Do high school students with School Girls Unite travel to Mali?

Unfortunately, our nonprofit does not have the staff and resources to organize trips or student exchanges. Members of our Board have made several visits over the years. Because of extremism in Timbuktu and more recently in Bamako, the U.S. State Department has issued a travel advisory so our communications consist of weekly chats via Facebook or Skype with Les Filles Unies.

Listening & Asking, Rather than Directing

How does School Girls Unite try to avoid imposing Western values?

We embrace a philosophy of Pride Not Pity. The girls and women in Mali are strong, determined and fun. Our philosophy is to learn from our sister organization and recognize that these young women know far better than us what will keep our scholars in school and also get the Mali government to make educating all girls a top national priority. So what School Girls Unite tries to do is raise your questions and offer your suggestions but not impose these ideas. Many of you suggested providing bikes or working with another organization that provides free wheels for the scholars who walk 1-2 hours each way to their school. Les Filles Unies considered it but decided against the idea because of potential problems including bike repairs, jealousy and favoritism.

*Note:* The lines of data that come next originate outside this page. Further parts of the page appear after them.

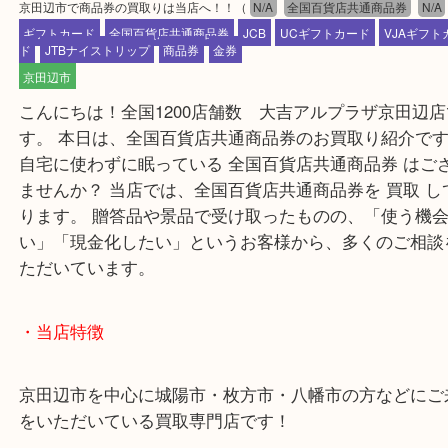
公開日:2026/02/09 最終更新日:2026/02/06
京田辺市で商品券の買取りは当店へ！！
（
N/A
全国百貨店共通商品券
ギフトカード
全国百貨店共通商品券
JCB
UCギフトカード
VJA
ド
JTBナイストリップ
商品券
金券
京田辺市
こんにちは！全国1200店舗数 大吉アルプラザ京田
す。 本日は、全国百貨店共通商品券のお買取り紹介
自宅に使わずに眠っている 全国百貨店共通商品券 
ませんか？ 当店では、全国百貨店共通商品券を 買取
ります。 贈答品や景品で受け取ったものの、「使う
い」「現金化したい」というお客様から、多くのご
ただいています。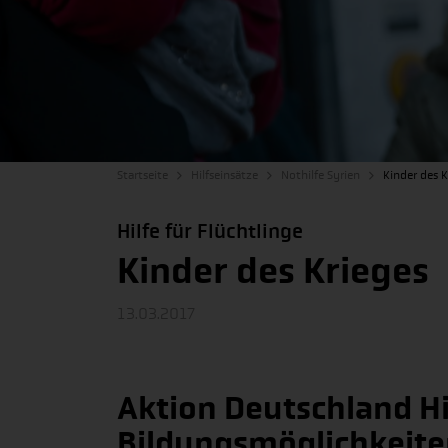
Startseite
Hilfseinsätze
Nothilfe Syrien
Kinder des K
Hilfe für Flüchtlinge
Kinder des Krieges
13.03.2017
Aktion Deutschland Hi
Bildungsmöglichkeiten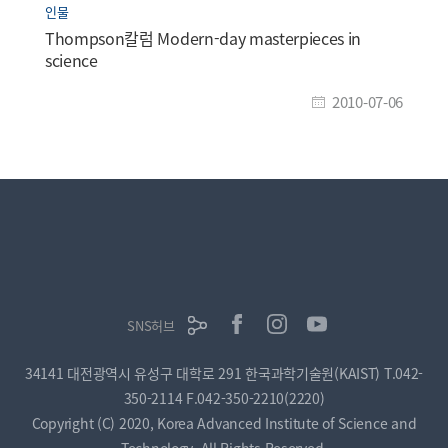
인물
Thompson칼럼 Modern-day masterpieces in
science
2010-07-06
SNS허브
34141 대전광역시 유성구 대학로 291 한국과학기술원(KAIST)
T.042-
350-2114
F.042-350-2210(2220)
Copyright (C) 2020, Korea Advanced Institute of Science and
Technology, All Rights Reserved.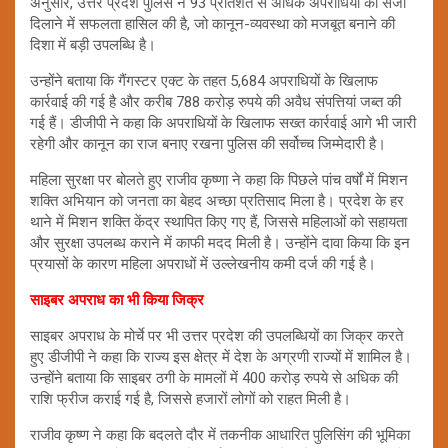
अनुसार, उत्तर प्रदेश पुलिस ने 93 प्रतिशत से अधिक अपराधियों को सजा
दिलाने में सफलता हासिल की है, जो कानून-व्यवस्था को मजबूत बनाने की
दिशा में बड़ी उपलब्धि है।
उन्होंने बताया कि गैंगस्टर एक्ट के तहत 5,684 अपराधियों के खिलाफ
कार्रवाई की गई है और करीब 788 करोड़ रुपये की अवैध संपत्तियां जब्त की
गई हैं। डीजीपी ने कहा कि अपराधियों के खिलाफ सख्त कार्रवाई आगे भी जारी
रहेगी और कानून का राज बनाए रखना पुलिस की सर्वोच्च जिम्मेदारी है।
महिला सुरक्षा पर बोलते हुए राजीव कृष्णा ने कहा कि पिछले पांच वर्षों में मिशन
शक्ति अभियान को जनता का बेहद अच्छा प्रतिसाद मिला है। प्रदेश के हर
थाने में मिशन शक्ति केंद्र स्थापित किए गए हैं, जिससे महिलाओं को सहायता
और सुरक्षा उपलब्ध कराने में काफी मदद मिली है। उन्होंने दावा किया कि इन
प्रयासों के कारण महिला अपराधों में उल्लेखनीय कमी दर्ज की गई है।
साइबर अपराध का भी किया जिक्र
साइबर अपराध के मोर्चे पर भी उत्तर प्रदेश की उपलब्धियों का जिक्र करते
हुए डीजीपी ने कहा कि राज्य इस क्षेत्र में देश के अग्रणी राज्यों में शामिल है।
उन्होंने बताया कि साइबर ठगी के मामलों में 400 करोड़ रुपये से अधिक की
राशि फ्रीज कराई गई है, जिससे हजारों लोगों को राहत मिली है।
राजीव कृष्ण ने कहा कि बदलते दौर में तकनीक आधारित पुलिसिंग की भूमिका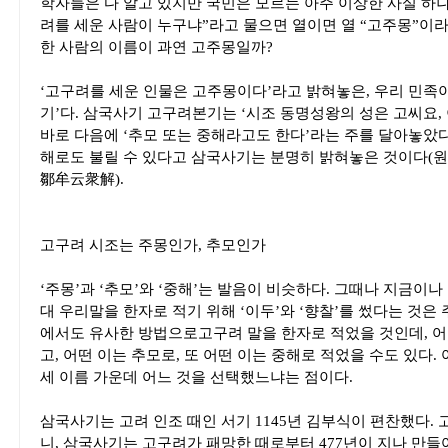
학자들은 다 알고 있지만 국민은 모르는 아주 이상한 사실 하나
려를 세운 사람이 누구냐”라고 물으면 열이면 열 “고주몽”이라
한 사람의 이름이 과연 고주몽일까?
‘고구려를 세운 인물은 고주몽이다’라고 밝혀놓은, 우리 민족이
기’다. 삼국사기 고구려본기는 ‘시조 동명성왕의 성은 고씨요,
바로 다음에 ‘추모 또는 중해라고도 한다’라는 주를 달아놓았다
해로도 불릴 수 있다고 삼국사기는 분명히 밝혀놓은 것이다(
鄒牟云衆解).
고구려 시조는 주몽인가, 추모인가
‘주몽’과 ‘추모’와 ‘중해’는 발음이 비슷하다. 그때나 지금이
대 우리말을 한자로 적기 위해 ‘이두’와 ‘향찰’를 썼다는 것은
에서도 유사한 방법으로고구려 말을 한자로 적었을 것인데, 어
고, 어떤 이는 추모로, 또 어떤 이는 중해로 적었을 수도 있다
세 이름 가운데 어느 것을 선택했느냐는 점이다.
삼국사기는 고려 인조 때인 서기 1145년 김부식이 편찬했다. 
니, 삼국사기는 고구려가 패망한 때로부터 477년이 지나 만들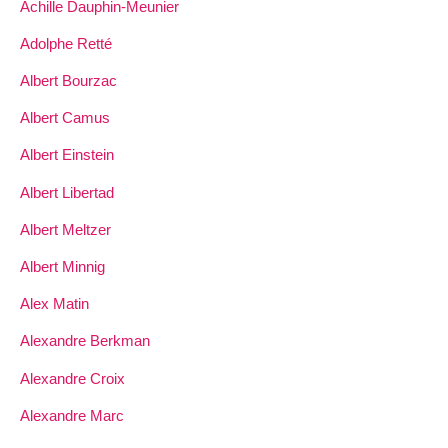
Achille Dauphin-Meunier
Adolphe Retté
Albert Bourzac
Albert Camus
Albert Einstein
Albert Libertad
Albert Meltzer
Albert Minnig
Alex Matin
Alexandre Berkman
Alexandre Croix
Alexandre Marc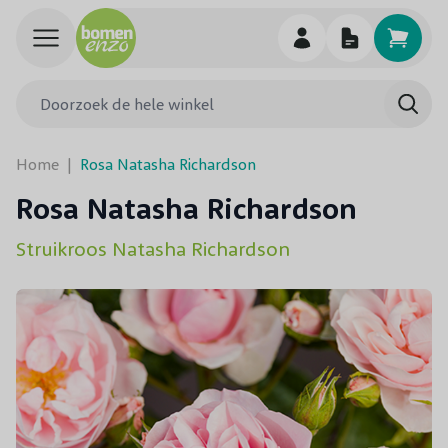
Ga naar de inhoud
Doorzoek de hele winkel
Searc
Home
|
Rosa Natasha Richardson
Rosa Natasha Richardson
Struikroos Natasha Richardson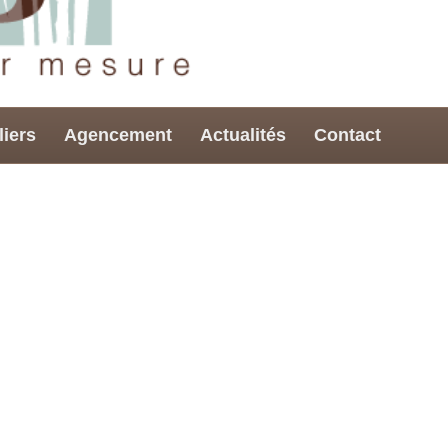
liers
Agencement
Actualités
Contact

What is the purpose of School Girls Unite meeting with Members of Congress?

School Girls Unite members outside the U.S. Capitol in Washington, DC.
School Girls Unite members outside the U.S. Capitol in Washington, DC.

Our firsthand knowledge from our Mali Girls Scholarship Program gives us credibility and unique influence with the decision makers who determine the U.S. foreign aid assistance. Most lawmakers do not hear from their constituents about this human rights issue, especially young people who are not paid to lobby. Our stories about individual scholars are shared in your letters and face-to-face meetings and they make a major impact. For example, we told Senator Cardin’s senior legislative aide about one third grader who taught her father to count and the critical need for more female teachers. In the past, School Girls Unite has made a decisive difference in persuading Members of Congress to co-sponsor and vote for legislation including the International Protecting Girls by Preventing Child Marriage Act and the Education For All Act.

What is the Global Campaign for Education-US (GCE-US)?

School Girls Unite is one of 80 organizations that make up the GCE-US, located in Washington, DC. This national coalition provides the latest information about the Education for All Act of 2016 and other legislation being considered in Congress. GCE-US is eager for blogs written by students so if you are interested, please let us know. We can arrange with GCE-US to loan you copies of “Girl Rising,” “He Named Me Malala,” and other films for building awareness and fundraising for this fundamental human right for girls everywhere.